* **Record set**:

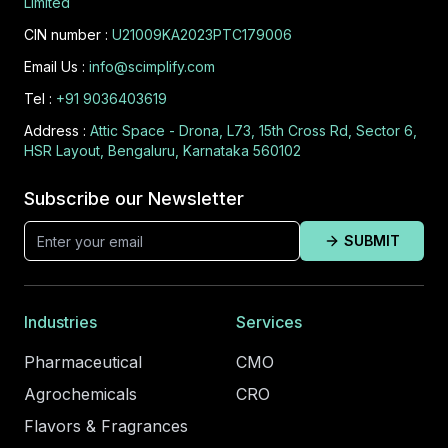
Limited
CIN number :
U21009KA2023PTC179006
Email Us :
info@scimplify.com
Tel :
+91 9036403619
Address :
Attic Space - Drona, L73, 15th Cross Rd, Sector 6,
HSR Layout, Bengaluru, Karnataka 560102
Subscribe our Newsletter
SUBMIT
Industries
Services
Pharmaceutical
CMO
Agrochemicals
CRO
Flavors & Fragrances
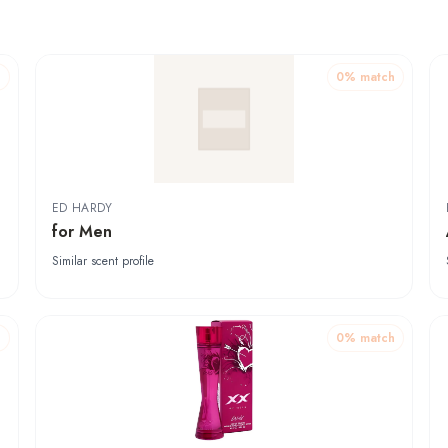
h
0
% match
ED HARDY
for Men
Similar scent profile
h
0
% match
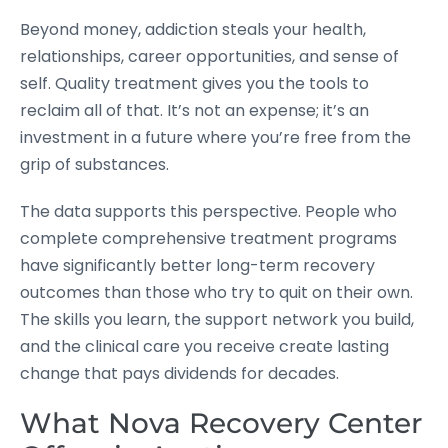
Beyond money, addiction steals your health,
relationships, career opportunities, and sense of
self. Quality treatment gives you the tools to
reclaim all of that. It’s not an expense; it’s an
investment in a future where you’re free from the
grip of substances.
The data supports this perspective. People who
complete comprehensive treatment programs
have significantly better long-term recovery
outcomes than those who try to quit on their own.
The skills you learn, the support network you build,
and the clinical care you receive create lasting
change that pays dividends for decades.
What Nova Recovery Center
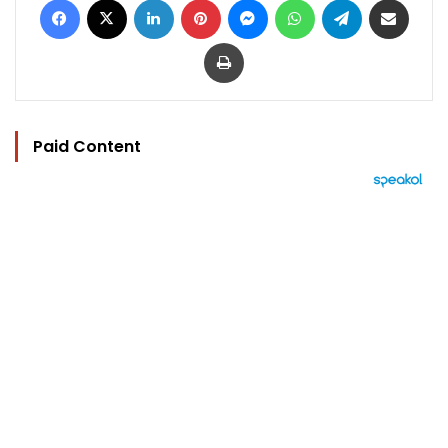
Print
Paid Content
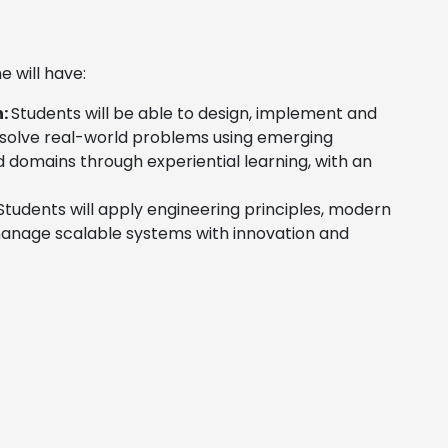
will have:
n:
Students will be able to design, implement and
 solve real-world problems using emerging
d domains through experiential learning, with an
tudents will apply engineering principles, modern
 manage scalable systems with innovation and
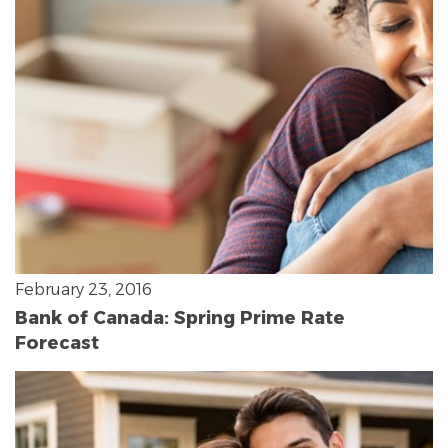
February 23, 2016
Bank of Canada: Spring Prime Rate
Forecast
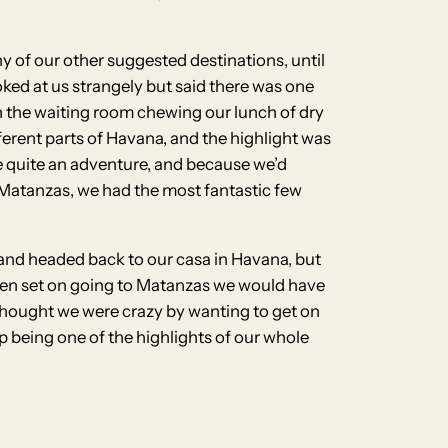
ny of our other suggested destinations, until
ked at us strangely but said there was one
in the waiting room chewing our lunch of dry
fferent parts of Havana, and the highlight was
 be quite an adventure, and because we’d
o Matanzas, we had the most fantastic few
p and headed back to our casa in Havana, but
been set on going to Matanzas we would have
 thought we were crazy by wanting to get on
p being one of the highlights of our whole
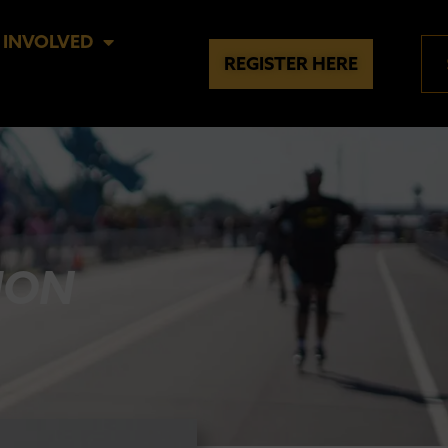
 INVOLVED
REGISTER HERE
ION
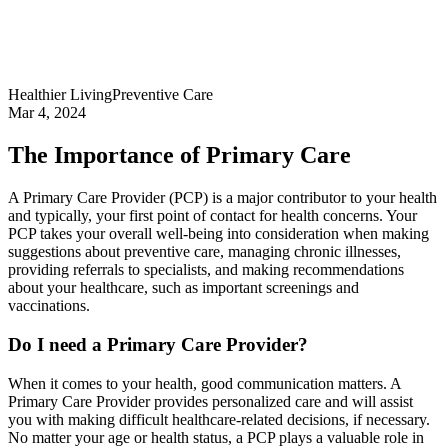
Healthier Living
Preventive Care
Mar 4, 2024
The Importance of Primary Care
A Primary Care Provider (PCP) is a major contributor to your health
and typically, your first point of contact for health concerns. Your
PCP takes your overall well-being into consideration when making
suggestions about preventive care, managing chronic illnesses,
providing referrals to specialists, and making recommendations
about your healthcare, such as important screenings and
vaccinations.
Do I need a Primary Care Provider?
When it comes to your health, good communication matters. A
Primary Care Provider provides personalized care and will assist
you with making difficult healthcare-related decisions, if necessary.
No matter your age or health status, a PCP plays a valuable role in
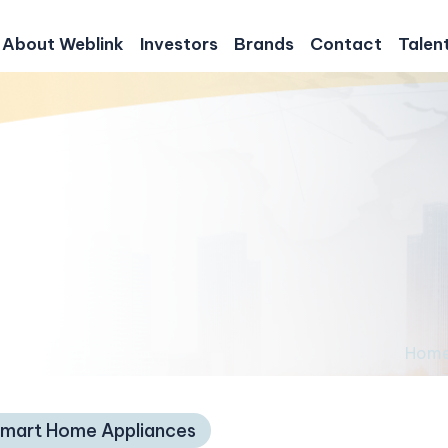
About Weblink
Investors
Brands
Contact
Talen
Hom
mart Home Appliances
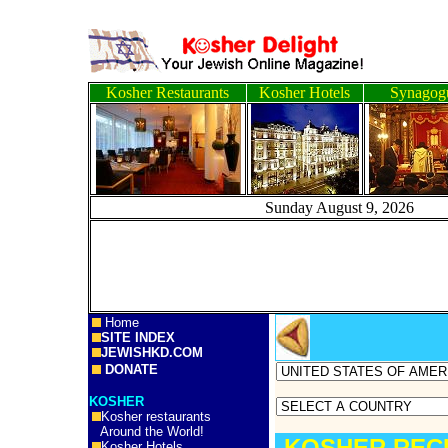
Kosher Restaurants
Kosher Hotels
Synagog
Sunday August 9, 2
Home
SITE INDEX
JEWISHKD.COM
DONATE
KOSHER
Kosher restaurants
Around the World!
KOSHER RECI
Kosher Hotels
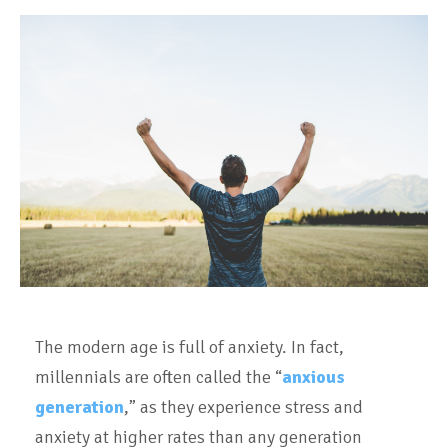
The modern age is full of anxiety. In fact,
millennials are often called the “
anxious
generation
,” as they experience stress and
anxiety at higher rates than any generation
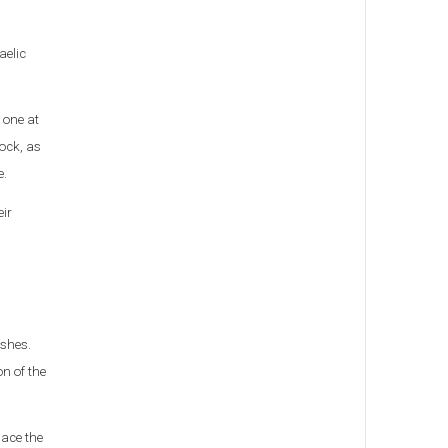
aelic
 one at
nock, as
e.
eir
ishes.
n of the
lace the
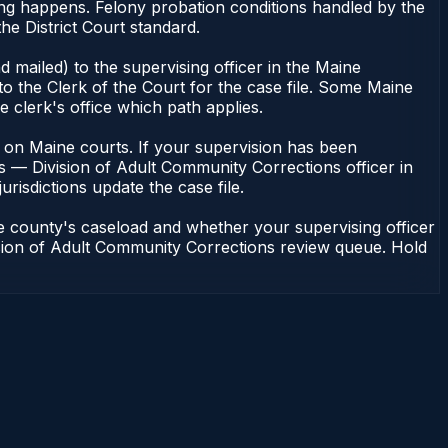
cing happens. Felony probation conditions handled by the
e District Court standard.
 mailed) to the supervising officer in the Maine
o the Clerk of the Court for the case file. Some Maine
e clerk's office which path applies.
ent on Maine courts. If your supervision has been
s — Division of Adult Community Corrections officer in
urisdictions update the case file.
e county's caseload and whether your supervising officer
vision of Adult Community Corrections review queue. Hold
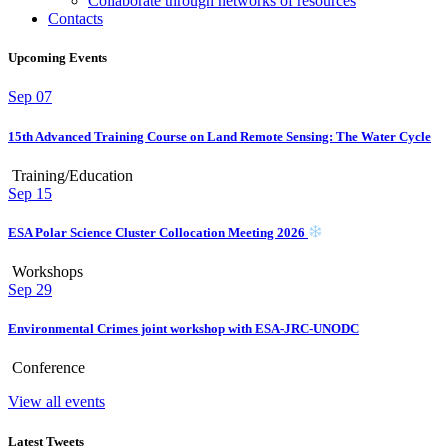
Collaborate through networks of resources
Contacts
Upcoming Events
Sep
07
15th Advanced Training Course on Land Remote Sensing: The Water Cycle
Training/Education
Sep
15
ESA Polar Science Cluster Collocation Meeting 2026
Workshops
Sep
29
Environmental Crimes joint workshop with ESA-JRC-UNODC
Conference
View all events
Latest Tweets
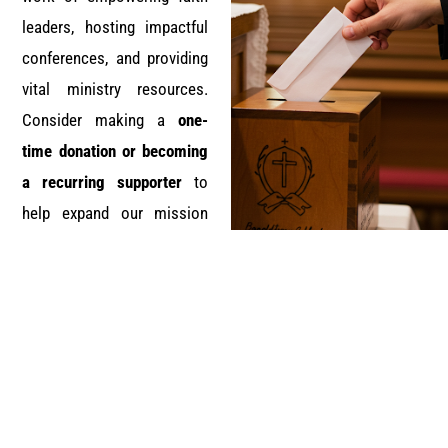
leaders, hosting impactful
conferences, and providing
vital ministry resources.
Consider making a
one-
time donation or becoming
a recurring supporter
to
help expand our mission
and outreach.
Donate Now
Ready to benefit from DMG Professional Services?
We invite you to embark on this journey with us.
Together, we can strengthen faith leadership, uplift
communities, and glorify God through excellence in
ministry.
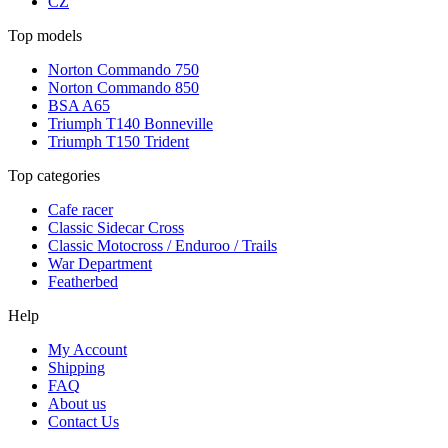
CZ
Top models
Norton Commando 750
Norton Commando 850
BSA A65
Triumph T140 Bonneville
Triumph T150 Trident
Top categories
Cafe racer
Classic Sidecar Cross
Classic Motocross / Enduroo / Trails
War Department
Featherbed
Help
My Account
Shipping
FAQ
About us
Contact Us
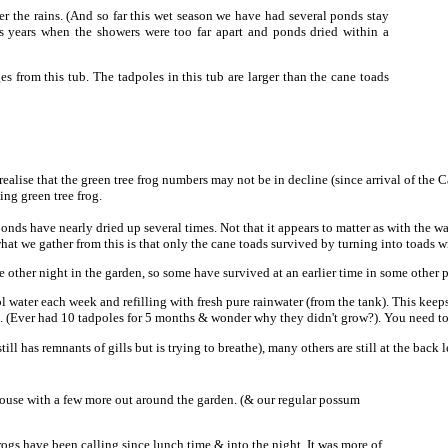
ter the rains. (And so far this wet season we have had several ponds stay
us years when the showers were too far apart and ponds dried within a
ges from this tub. The tadpoles in this tub are larger than the cane toads
I realise that the green tree frog numbers may not be in decline (since arrival of the
ng green tree frog.
ponds have nearly dried up several times. Not that it appears to matter as with the 
what we gather from this is that only the cane toads survived by turning into toads 
e other night in the garden, so some have survived at an earlier time in some other
 water each week and refilling with fresh pure rainwater (from the tank). This keep
). (Ever had 10 tadpoles for 5 months & wonder why they didn't grow?). You need to 
till has remnants of gills but is trying to breathe), many others are still at the ba
 house with a few more out around the garden. (& our regular possum
rogs have been calling since lunch time & into the night. It was more of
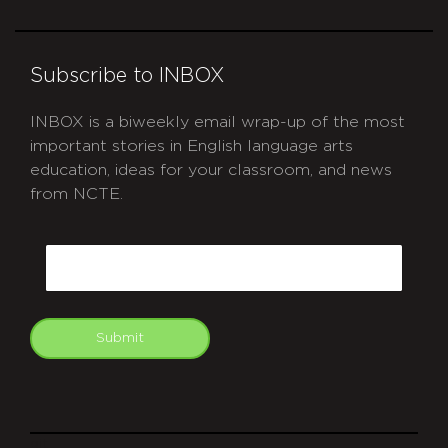
Subscribe to INBOX
INBOX is a biweekly email wrap-up of the most
important stories in English language arts
education, ideas for your classroom, and news
from NCTE.
CAPTCHA
Email
Submit
git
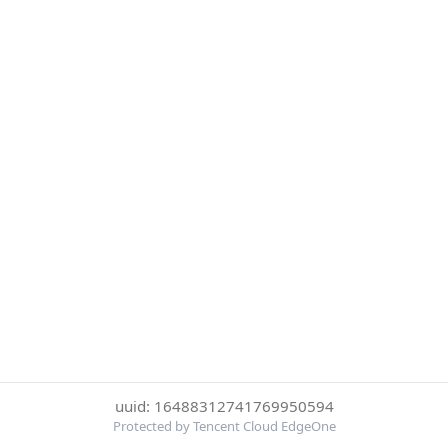
uuid: 16488312741769950594
Protected by Tencent Cloud EdgeOne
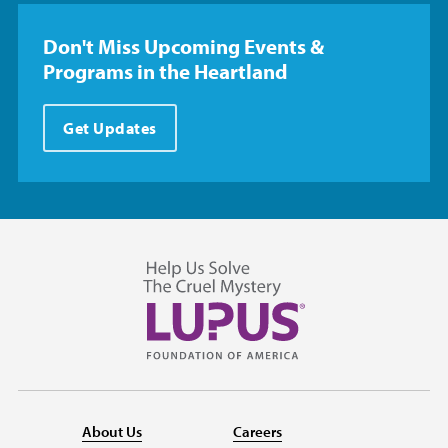
Don't Miss Upcoming Events &
Programs in the Heartland
Get Updates
About Us
Careers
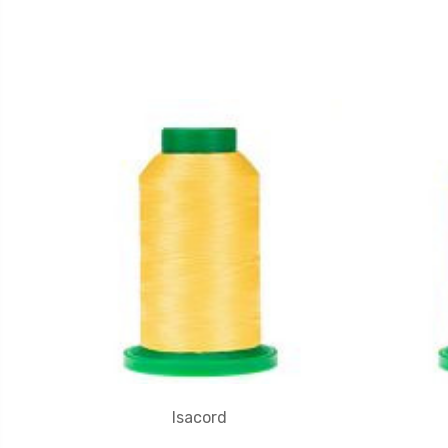
Isacord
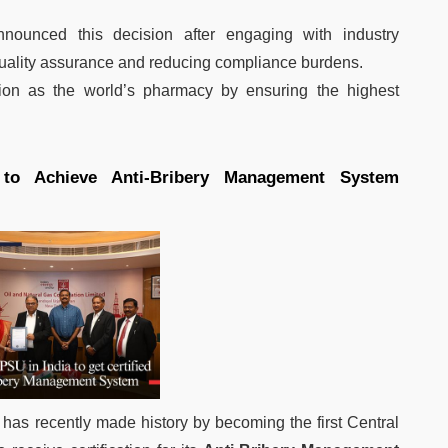
nounced this decision after engaging with industry
quality assurance and reducing compliance burdens.
ion as the world’s pharmacy by ensuring the highest
to Achieve Anti-Bribery Management System
has recently made history by becoming the first Central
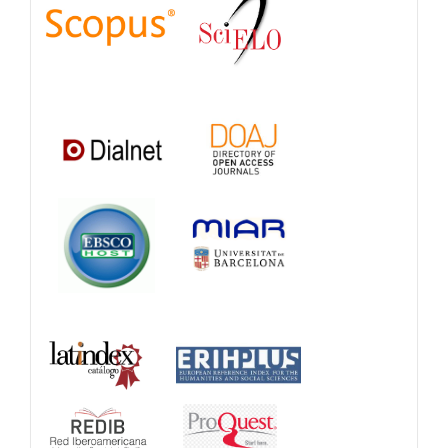
Databases
and
Catalogs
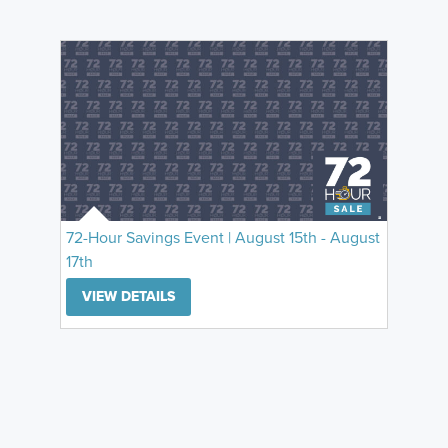
72-Hour Savings Event | August 15th - August
17th
VIEW DETAILS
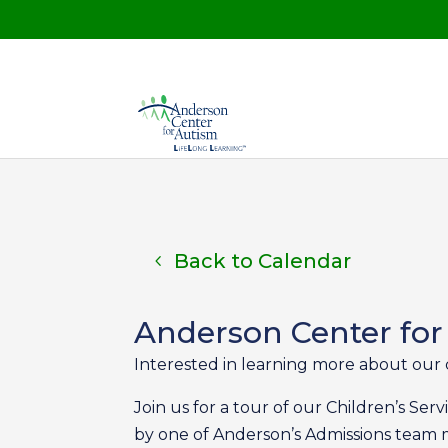
Back to Calendar
Anderson Center for
Interested in learning more about our 
Join us for a tour of our Children’s Se
by one of Anderson’s Admissions tea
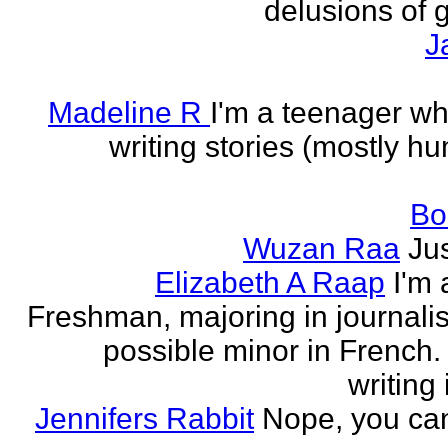
delusions of 
J
Madeline R
I'm a teenager w
writing stories (mostly h
Bo
Wuzan Raa
Ju
Elizabeth A Raap
I'm 
Freshman, majoring in journali
possible minor in French.
writing 
Jennifers Rabbit
Nope, you can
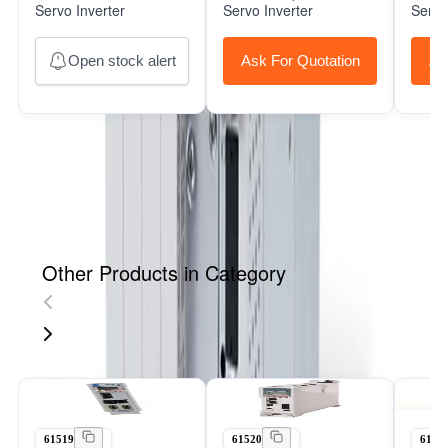
Servo Inverter
Servo Inverter
Servo
Open stock alert
Ask For Quotation
As
Other Products in Category
61519
61520
6152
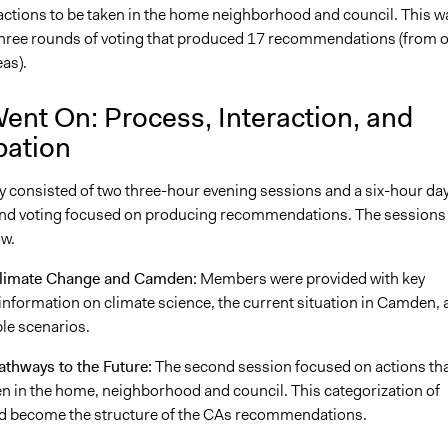
actions to be taken in the home neighborhood and council. This w
three rounds of voting that produced 17 recommendations (from o
eas).
ent On: Process, Interaction, and
pation
 consisted of two three-hour evening sessions and a six-hour day
nd voting focused on producing recommendations. The sessions
ow.
Climate Change and Camden:
Members were provided with key
nformation on climate science, the current situation in Camden, 
ble scenarios.
athways to the Future:
The second session focused on actions th
en in the home, neighborhood and council. This categorization of
d become the structure of the CAs recommendations.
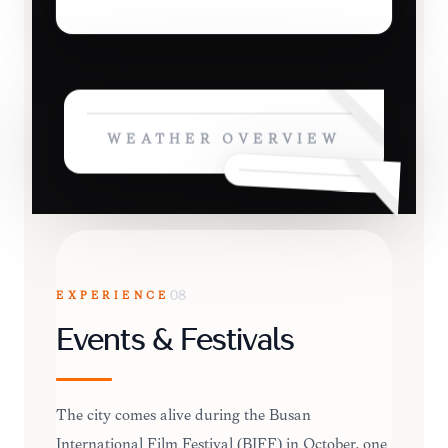
WEATHER OVERVIEW
EXPERIENCE
08
Events & Festivals
The city comes alive during the Busan
International Film Festival (BIFF) in October, one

* **Your assignment**:
Can you write out every line of text from all the entries above, word for word, and leave the pictures out?

* **Response box**:
Limited
CIN number :
U21009KA2023PTC179006
Email Us :
info@scimplify.com
Tel :
+91 9036403619
Address :
Attic Space - Drona, L73, 15th Cross Rd, Sector 6,
HSR Layout, Bengaluru, Karnataka 560102
Subscribe our Newsletter
SUBMIT
Industries
Services
Pharmaceutical
CMO
Agrochemicals
CRO
Flavors & Fragrances
h
0
% match
ED HARDY
for Men
Similar scent profile
h
0
% match
Beyond money, addiction steals your health,
relationships, career opportunities, and sense of
self. Quality treatment gives you the tools to
reclaim all of that. It’s not an expense; it’s an
investment in a future where you’re free from the
grip of substances.
The data supports this perspective. People who
complete comprehensive treatment programs
have significantly better long-term recovery
outcomes than those who try to quit on their own.
The skills you learn, the support network you build,
and the clinical care you receive create lasting
change that pays dividends for decades.
What Nova Recovery Center
Print
Paid Content
will have:
n:
Students will be able to design, implement and
 solve real-world problems using emerging
d domains through experiential learning, with an
tudents will apply engineering principles, modern
 manage scalable systems with innovation and
February 23, 2016
Bank of Canada: Spring Prime Rate
Forecast
ny of our other suggested destinations, until
ked at us strangely but said there was one
in the waiting room chewing our lunch of dry
fferent parts of Havana, and the highlight was
 be quite an adventure, and because we’d
o Matanzas, we had the most fantastic few
p and headed back to our casa in Havana, but
been set on going to Matanzas we would have
 thought we were crazy by wanting to get on
p being one of the highlights of our whole
 INVOLVED
REGISTER HERE
ION
Healthier Living
Preventive Care
Mar 4, 2024
The Importance of Primary Care
A Primary Care Provider (PCP) is a major contributor to your health
and typically, your first point of contact for health concerns. Your
PCP takes your overall well-being into consideration when making
suggestions about preventive care, managing chronic illnesses,
providing referrals to specialists, and making recommendations
about your healthcare, such as important screenings and
vaccinations.
Do I need a Primary Care Provider?
When it comes to your health, good communication matters. A
Primary Care Provider provides personalized care and will assist
you with making difficult healthcare-related decisions, if necessary.
No matter your age or health status, a PCP plays a valuable role in
About Weblink
Investors
Brands
Contact
Talen
Hom
mart Home Appliances
Kosher Restaurants
Kosher Hotels
Synagog
Sunday August 9, 2
Home
SITE INDEX
JEWISHKD.COM
DONATE
KOSHER
Kosher restaurants
Around the World!
KOSHER RECI
Kosher Hotels
The modern age is full of anxiety. In fact,
millennials are often called the “
anxious
generation
,” as they experience stress and
anxiety at higher rates than any generation
aelic
 one at
nock, as
e.
eir
ishes.
n of the
lace the
cing happens. Felony probation conditions handled by the
e District Court standard.
 mailed) to the supervising officer in the Maine
o the Clerk of the Court for the case file. Some Maine
e clerk's office which path applies.
ent on Maine courts. If your supervision has been
s — Division of Adult Community Corrections officer in
urisdictions update the case file.
e county's caseload and whether your supervising officer
vision of Adult Community Corrections review queue. Hold
Collaborate through networks of resources
Contacts
Upcoming Events
Sep
07
15th Advanced Training Course on Land Remote Sensing: The Water Cycle
Training/Education
Sep
15
ESA Polar Science Cluster Collocation Meeting 2026
Workshops
Sep
29
Environmental Crimes joint workshop with ESA-JRC-UNODC
Conference
View all events
Latest Tweets
leaders, hosting impactful
conferences, and providing
vital ministry resources.
Consider making a
one-
time donation or becoming
a recurring supporter
to
help expand our mission
and outreach.
Donate Now
Ready to benefit from DMG Professional Services?
We invite you to embark on this journey with us.
Together, we can strengthen faith leadership, uplift
communities, and glorify God through excellence in
ministry.
CZ
Top models
Norton Commando 750
Norton Commando 850
BSA A65
Triumph T140 Bonneville
Triumph T150 Trident
Top categories
Cafe racer
Classic Sidecar Cross
Classic Motocross / Enduroo / Trails
War Department
Featherbed
Help
My Account
Shipping
FAQ
About us
Contact Us
ter the rains. (And so far this wet season we have had several ponds stay
us years when the showers were too far apart and ponds dried within a
ges from this tub. The tadpoles in this tub are larger than the cane toads
I realise that the green tree frog numbers may not be in decline (since arrival of the
ng green tree frog.
ponds have nearly dried up several times. Not that it appears to matter as with the 
what we gather from this is that only the cane toads survived by turning into toads 
e other night in the garden, so some have survived at an earlier time in some other
 water each week and refilling with fresh pure rainwater (from the tank). This keep
). (Ever had 10 tadpoles for 5 months & wonder why they didn't grow?). You need to 
till has remnants of gills but is trying to breathe), many others are still at the ba
 house with a few more out around the garden. (& our regular possum
rogs have been calling since lunch time & into the night. It was more of
Subscribe to INBOX
INBOX is a biweekly email wrap-up of the most
important stories in English language arts
education, ideas for your classroom, and news
from NCTE.
CAPTCHA
Email
Submit
git
uuid: 16488312741769950594
Protected by Tencent Cloud EdgeOne
Don't Miss Upcoming Events &
Programs in the Heartland
Get Updates
About Us
Careers
Isacord
nounced this decision after engaging with industry
quality assurance and reducing compliance burdens.
ion as the world’s pharmacy by ensuring the highest
to Achieve Anti-Bribery Management System
has recently made history by becoming the first Central
Databases
and
Catalogs
72-Hour Savings Event | August 15th - August
17th
VIEW DETAILS
Back to Calendar
Anderson Center for
Interested in learning more about our 
Join us for a tour of our Children’s Se
by one of Anderson’s Admissions tea
delusions of 
J
Madeline R
I'm a teenager w
writing stories (mostly h
Bo
Wuzan Raa
Ju
Elizabeth A Raap
I'm 
Freshman, majoring in journali
possible minor in French.
writing 
Jennifers Rabbit
Nope, you can
Servo Inverter
Servo Inverter
Servo
Open stock alert
Ask For Quotation
As
Other Products in Category
61519
61520
6152
actions to be taken in the home neighborhood and council. This w
three rounds of voting that produced 17 recommendations (from o
eas).
ent On: Process, Interaction, and
pation
 consisted of two three-hour evening sessions and a six-hour day
nd voting focused on producing recommendations. The sessions
ow.
Climate Change and Camden:
Members were provided with key
nformation on climate science, the current situation in Camden, 
ble scenarios.
athways to the Future:
The second session focused on actions th
en in the home, neighborhood and council. This categorization of
d become the structure of the CAs recommendations.
WEATHER OVERVIEW
EXPERIENCE
08
Events & Festivals
The city comes alive during the Busan
International Film Festival (BIFF) in October, one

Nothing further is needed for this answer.